Ameaças e violência marcam debate da pandemia no Brasil sob Bolsonaro
José Antônio Arantes, editor de jornal e apresentador de rádio, acordou perto das 4h em uma manhã de março e percebeu que tinham colocado fogo em sua casa. Com baldes de água, ele e a esposa apagaram as chamas antes que elas saíssem de controle.
A polícia de Olímpia, cidade do interior de São Paulo, logo descobriu o incendiário: um bombeiro de 55 anos chamado Claudio Assis.
Descrito pelo investigador encarregado do caso como um apoiador "radical" do presidente Jair Bolsonaro, Assis admitiu ter iniciado o incêndio. De acordo com uma cópia escrita de seu depoimento à polícia, ele disse estar revoltado com a campanha pública de Arantes por restrições rígidas para controlar o surto de coronavírus.
No depoimento, Assis disse à polícia que cogitou matar um político não identificado e disse que o incêndio proposital foi "um ato de revolta" contra a imprensa, que "não estaria ajudando no combate à epidemia de Covid-19".
O incêndio na residência de Arantes é um de muitos dramas de cidade pequena emergindo em todo o Brasil, onde o segundo surto mais mortal de coronavírus do mundo agrava uma polarização política profunda antes da eleição presidencial do ano que vem.
Bolsonaro minimiza a gravidade de um surto que já matou mais de meio milhão de pessoas, defende curas milagrosas inúteis e ataca lockdowns por destruírem empregos.
Ele argumenta que, em um país pobre como o Brasil, lockdowns são mais perigosos do que o vírus. Muitos de seus apoiadores já foram às ruas para protestar contra políticas de confinamento domiciliar, máscaras e outras restrições postuladas por especialistas de saúde pública.
Críticos dizem que a atitude de Bolsonaro tem ajudado a transformar vizinhos amistosos em inimigos ferozes e induz ameaças e violência contra aqueles que apoiam ou praticam medidas de contenção.
Arantes disse que Assis foi radicalizado por Bolsonaro.
"Ele sofreu uma lavagem cerebral", disse Arantes em uma entrevista em seu estúdio de transmissão humilde, localizado a poucos metros de onde o fogo surgiu. "E isso está acontecendo no Brasil inteiro."

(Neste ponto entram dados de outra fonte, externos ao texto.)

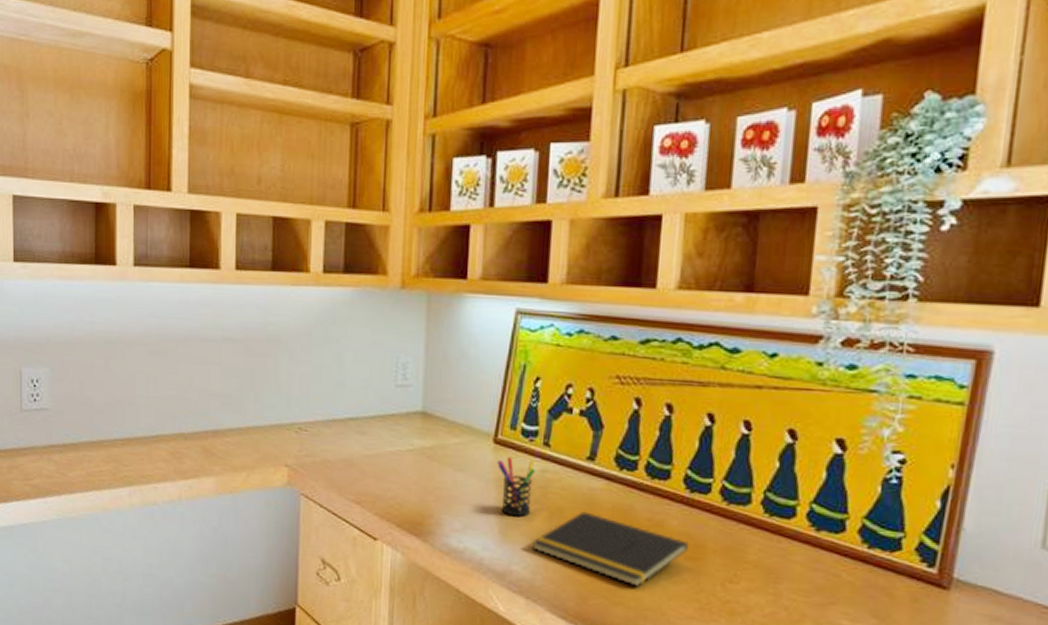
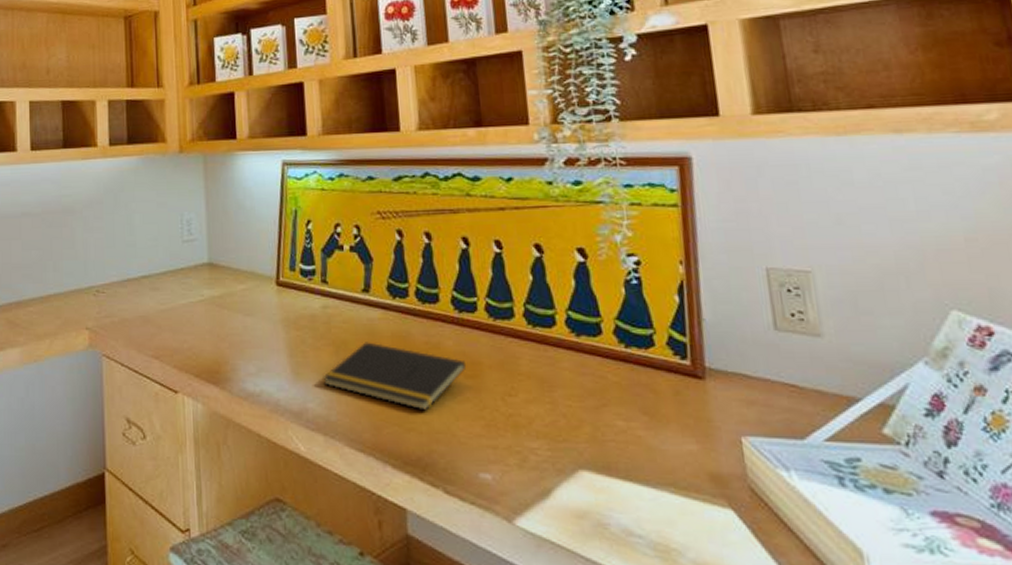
pen holder: present [497,456,535,517] -> none [282,297,318,355]

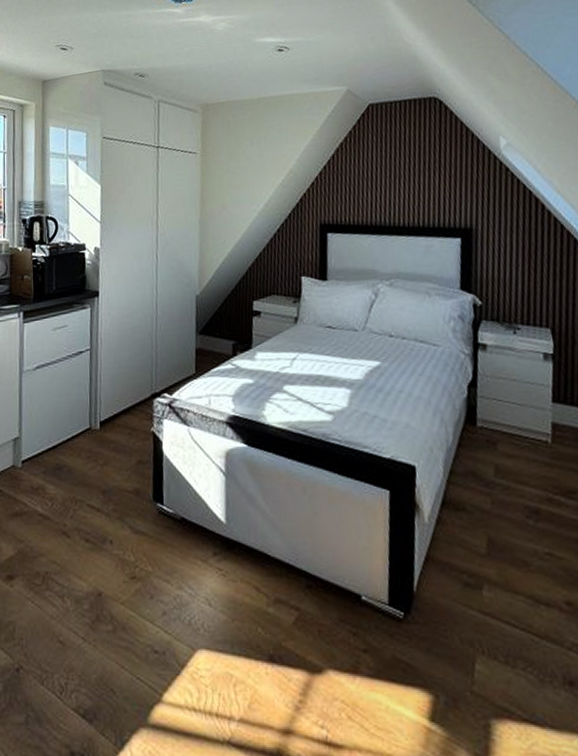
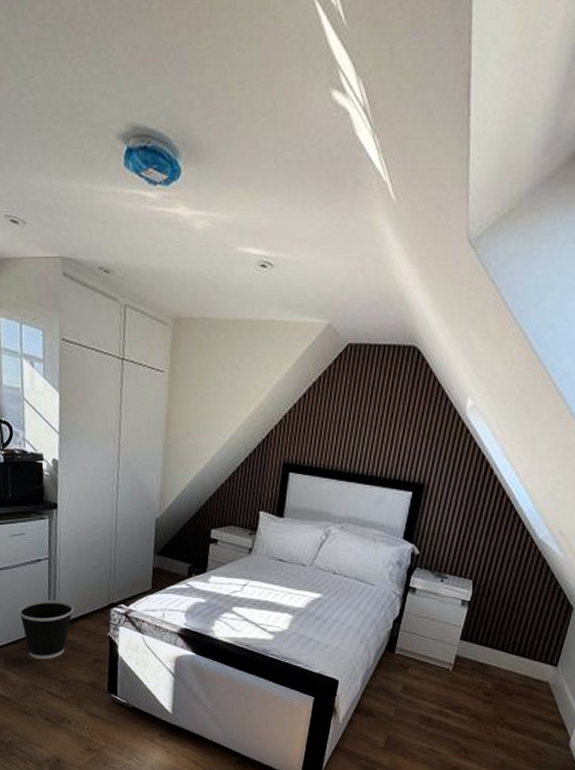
wastebasket: none [59,394,116,466] -> present [18,599,74,660]

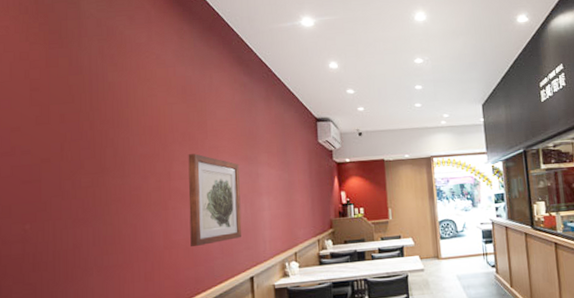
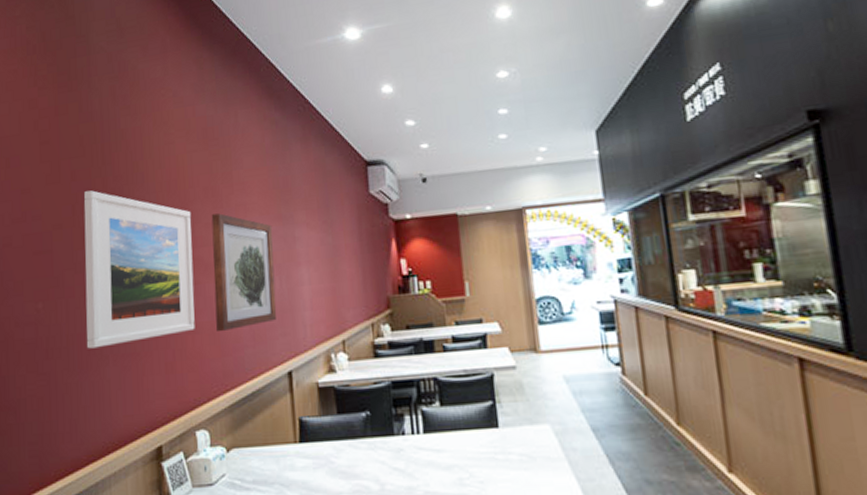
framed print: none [71,131,172,262] -> present [83,190,195,349]

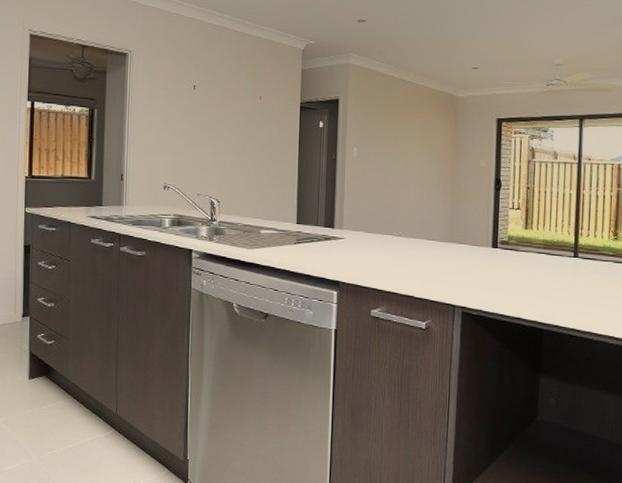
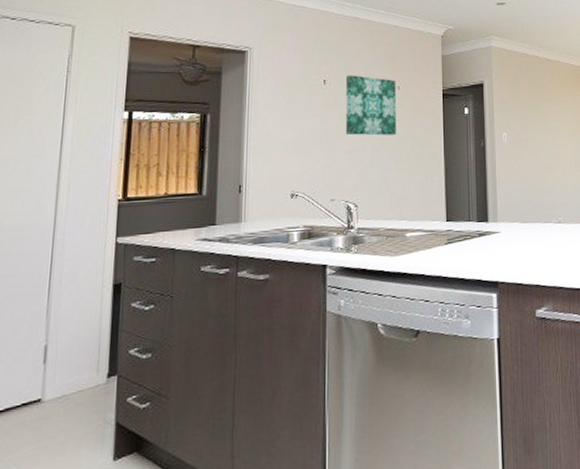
wall art: none [211,82,258,141] -> present [345,75,396,136]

Em março, um juiz da cidade de Curitiba ordenou uma proibição de protestos públicos depois do surgimento de mensagens de WhatsApp de manifestantes antilockdown que ameaçavam incendiar a prefeitura. Margarida Salomão, prefeita de esquerda de Juiz de Fora, também foi ameaçada fisicamente depois de impor um lockdown de âmbito municipal.
João Doria, governador de São Paulo e rival de Bolsonaro, mudou-se para palácio do governo depois que apoiadores do presidente protestaram diante de sua residência particular, ameaçando sua família.
TENSÕES CRESCENTES
Mesmo antes da pandemia, o Brasil já sofria com a violência política crescente. Um estudo de novembro de 2020 do Tribunal Superior Eleitoral revelou um aumento acentuado de agressões desde 2018, o ano em que Bolsonaro foi eleito, quando 46 candidatos foram vítimas de ataques. No ano passado, 263 foram agredidos.
Um estudo da Federação Nacional dos Jornalistas (Fenaj) também identificou um recorde de 428 ataques contra repórteres em 2020, mais do que o dobro do ano anterior.
"Em pleno ano da pandemia... o Brasil registrou uma explosão de casos de violência contra os jornalistas", disse a entidade no relatório. "Para a Fenaj, o aumento da violência está associado à ascensão de Jair Bolsonaro à Presidência da República e ao crescimento do bolsonarismo."
Nas últimas semanas, quando o aumento de casos de coronavírus provocou temores de uma terceira onda e mais lockdowns, Bolsonaro ameaçou usar forças militares, que ele chama de "meu Exército", para impedir ordens de confinamento domiciliar.
É um mau augúrio para a eleição presidencial de 2022, dizem especialistas. Há tempos Bolsonaro faz alegações infundadas de fraude eleitoral, causando o receio de que pode não aceitar o resultado da votação, na qual é quase certo que enfrentará o ex-presidente Luiz Inácio Lula da Silva.
O Palácio do Planalto não respondeu a um pedido de comentário.
O prefeito de Olímpia, Fernando Cunha, disser ter descoberto que ele é o político não identificado que Assis cogitou assassinar. Cunha disse que Bolsonaro tem responsabilidade por radicalizar pessoas como Assis.
"É um projeto eleitoral de alto risco", disse Cunha. "Eu acho que a gente tem grande chance de ter um processo politico com episódios ruins, fruto dessa radicalização."